What is DNSSEC?
Vulnerabilities in the Domain Name System (DNS) were discovered that allows an attacker to hijack the DNS resolution process. This kind of attack may have different purposes, one of which is to send users to a deceptive website for sensitive passwords or even banking information collection. DNS Security Extensions (DNSSEC) was introduced to protect the Internet from these kinds of attacks using public-key cryptography. DNSSEC is an extension to DNS which works by signing the DNS zone with a series of zone signing keys and key signing keys and providing the end resolvers a mechanism to authenticate and verify the integrity of DNS responses to queries.
How does DNSSEC work?
All components of the DNS resolving system must be DNSSEC capable in order for DNSSEC to work. These elements include:
- The Top Level Domain (TLD) such as ".com", ".org" must be DNSSEC signed or compatible. Note that not all domain extensions support DNSSEC.
- Your DNS service provider needs to be DNSSEC compatible and sign the Second Level Domain (SLD) such as “example” in example.com.
- The end user’s DNS resolver needs to support DNSSEC.
How does DNS resolution work with DNSSEC?
All the records with the same type are grouped into an RRset and this full RRset get digitally signed instead of individual DNS records. For example, if you have three TXT records for the same hostname relay.domain.com in the domain.com zone, the three TXT records will be bundled into a single TXT RRset. This is the first step towards securing a zone with DNSSEC.

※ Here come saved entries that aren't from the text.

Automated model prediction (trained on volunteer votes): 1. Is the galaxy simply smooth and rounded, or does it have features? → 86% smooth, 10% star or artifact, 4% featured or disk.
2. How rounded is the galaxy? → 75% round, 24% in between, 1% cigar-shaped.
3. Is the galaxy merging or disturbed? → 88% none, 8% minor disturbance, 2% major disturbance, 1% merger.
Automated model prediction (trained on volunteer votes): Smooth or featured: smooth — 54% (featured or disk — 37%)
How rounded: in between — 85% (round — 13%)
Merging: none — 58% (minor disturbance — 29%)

Each zone with DNSSEC enabled has a zone-signing key pair (ZSK): the private key and the public key. The private ZSK is used to create digital signatures for each RRset and the digital signatures are stored in the name server as RRSIG records. When a DNSSEC resolver requests a particular record type (e.g., TXT), apart from returning the TXT record itself, the name server also returns the corresponding RRSIG. The public ZSK is published as a DNSKEY record so that the resolver can then pull the DNSKEY record containing the public ZSK from the name server to verify against the RRSIG signature. The RRset, RRSIG, and public ZSK together can validate the response.
The key-signing key is used to prevent the situation where the zone-signing key is compromised. The KSK validates the ZSK DNSKEY record in exactly the same way as the ZSK secure the RRSets. It signs the public ZSK (which is stored in a DNSKEY record), creating an RRSIG for the DNSKEY record. The public KSK is published in another DNSKEY record which can be used by resolvers to verify against the RRSIG.

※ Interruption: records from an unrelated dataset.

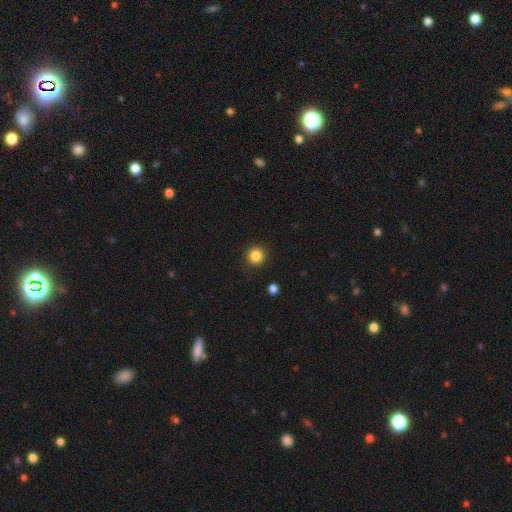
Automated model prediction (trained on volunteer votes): Smooth or featured? smooth (85%)
How rounded? round (93%)
Merging? none (91%)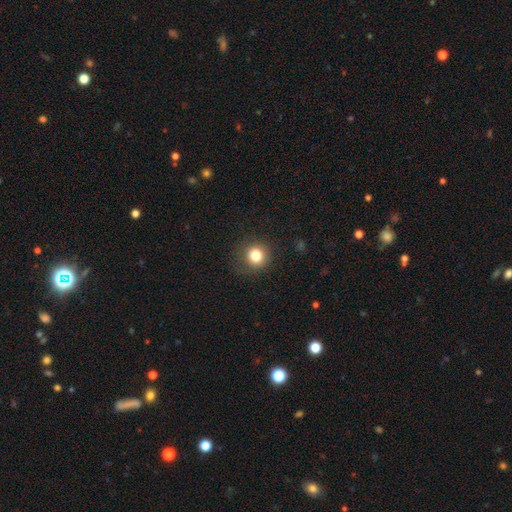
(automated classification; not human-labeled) Q: Smooth or featured?
A: smooth (82%); runner-up: star or artifact (11%)
Q: How rounded?
A: round (89%); runner-up: in between (10%)
Q: Merging?
A: none (84%); runner-up: minor disturbance (11%)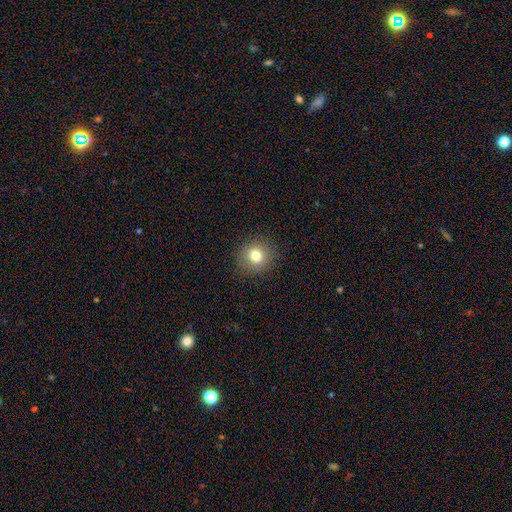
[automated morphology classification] Smooth or featured: smooth — 78% (star or artifact — 12%)
How rounded: round — 87% (in between — 12%)
Merging: none — 89% (minor disturbance — 7%)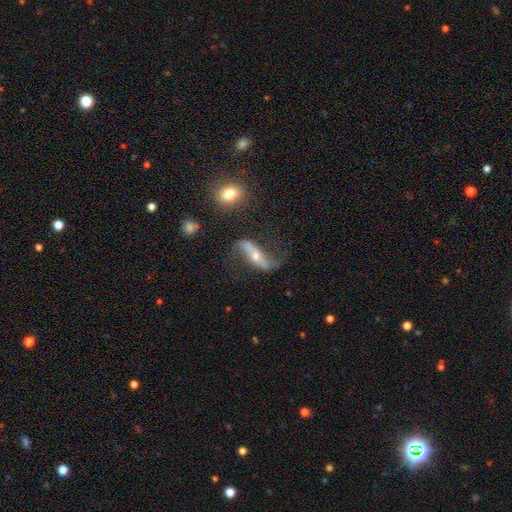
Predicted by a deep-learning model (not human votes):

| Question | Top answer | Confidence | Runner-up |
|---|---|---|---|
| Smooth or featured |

Validation for resolver works this way:
1. It makes a request for a particular resource record and obtains the corresponding RRSIG record.
2. It then requests the DNSKEY records containing the public ZSK and public KSK, which also returns the RRSIG for the DNSKEY RRset.
3. It verifies the RRSIG of the requested RRset with the public ZSK.
4. It verifies the RRSIG of the DNSKEY RRset with the public KSK.
Is DNSSEC backward compatible?
Yes. DNSSEC is backward compatible. DNS functions normally with non-DNSSEC resolvers and users can still reach your website and DNS zone, only without the protection of DNSSEC.
What do I need to know about DNSSEC as a domain owner?
DNSSEC and its deployment are fairly complicated, which has been the main hurdle for its adoption. As an end user, you do not need to understand all the terms such as RRSIG, DS, DNSKey, Zone-Signing Keys, Key-Signing Keys, Explicit Denial of Existence etc. However, if you are interested, you can read about it. The most important thing for a domain owner is to find a DNS service provider that supports DNSSEC and enable DNSSEC to protect your domain name.
You can first enable DNSSEC with your DNS service provider who will sign your DNS zone with the public/private keys and provide you with a DS record to set up at your domain name registrar that signs the TLD.